Extracted records

>>>

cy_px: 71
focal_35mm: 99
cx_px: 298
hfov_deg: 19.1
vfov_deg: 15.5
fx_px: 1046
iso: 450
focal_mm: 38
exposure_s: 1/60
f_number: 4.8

<<<
>>>

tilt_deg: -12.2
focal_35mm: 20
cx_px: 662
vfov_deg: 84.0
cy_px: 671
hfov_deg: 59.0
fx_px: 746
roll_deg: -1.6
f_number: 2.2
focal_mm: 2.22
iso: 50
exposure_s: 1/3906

<<<

## WORK ORDER:
Copy out only the lines above from the one with "hfov_deg: 19.1" to the one with "f_number: 4.8", inclusive, exactly as they stand.

## FINISHED TASK:
hfov_deg: 19.1
vfov_deg: 15.5
fx_px: 1046
iso: 450
focal_mm: 38
exposure_s: 1/60
f_number: 4.8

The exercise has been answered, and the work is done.